- [PROBLEM DESCRIPTION] Report only how many lines of the records contain the word "front".

Stored records
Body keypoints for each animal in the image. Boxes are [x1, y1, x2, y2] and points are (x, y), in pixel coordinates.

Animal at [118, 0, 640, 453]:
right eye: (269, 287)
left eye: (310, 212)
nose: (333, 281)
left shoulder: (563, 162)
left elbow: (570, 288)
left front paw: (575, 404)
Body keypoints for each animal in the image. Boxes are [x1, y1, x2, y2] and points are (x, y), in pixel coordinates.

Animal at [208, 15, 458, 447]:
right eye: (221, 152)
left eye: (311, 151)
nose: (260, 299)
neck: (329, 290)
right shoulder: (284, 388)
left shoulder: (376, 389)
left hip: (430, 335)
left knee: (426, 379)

...

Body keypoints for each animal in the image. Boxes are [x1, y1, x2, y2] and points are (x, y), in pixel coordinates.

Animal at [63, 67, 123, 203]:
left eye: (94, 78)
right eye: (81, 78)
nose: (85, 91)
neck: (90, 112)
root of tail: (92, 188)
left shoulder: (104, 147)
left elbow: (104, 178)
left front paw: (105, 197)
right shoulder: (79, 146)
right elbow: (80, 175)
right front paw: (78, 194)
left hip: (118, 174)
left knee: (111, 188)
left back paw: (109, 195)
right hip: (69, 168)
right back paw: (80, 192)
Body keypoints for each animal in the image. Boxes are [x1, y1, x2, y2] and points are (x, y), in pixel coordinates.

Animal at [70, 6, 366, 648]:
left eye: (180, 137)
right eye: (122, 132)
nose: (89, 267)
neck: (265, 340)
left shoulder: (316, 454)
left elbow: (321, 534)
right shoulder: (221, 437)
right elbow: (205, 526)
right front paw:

---

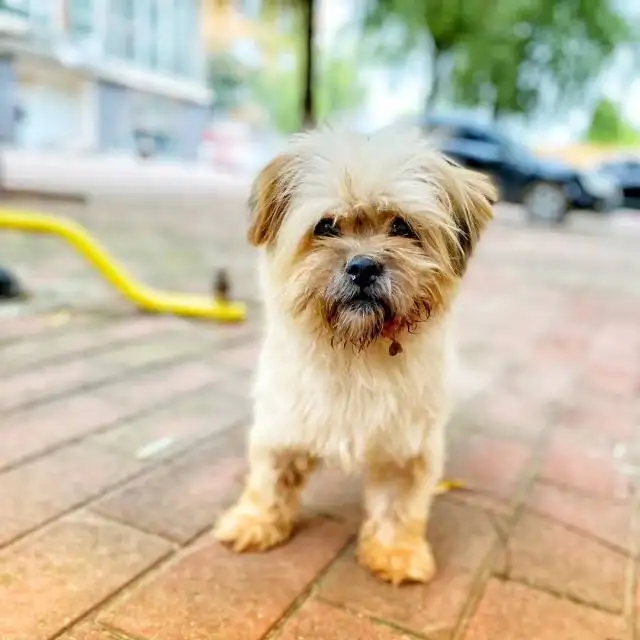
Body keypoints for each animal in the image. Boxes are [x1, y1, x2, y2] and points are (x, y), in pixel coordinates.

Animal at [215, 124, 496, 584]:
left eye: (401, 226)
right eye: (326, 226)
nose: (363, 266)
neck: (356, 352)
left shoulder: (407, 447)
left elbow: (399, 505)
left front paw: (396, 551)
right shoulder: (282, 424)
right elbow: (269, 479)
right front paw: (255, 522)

- [OUTPUT] 6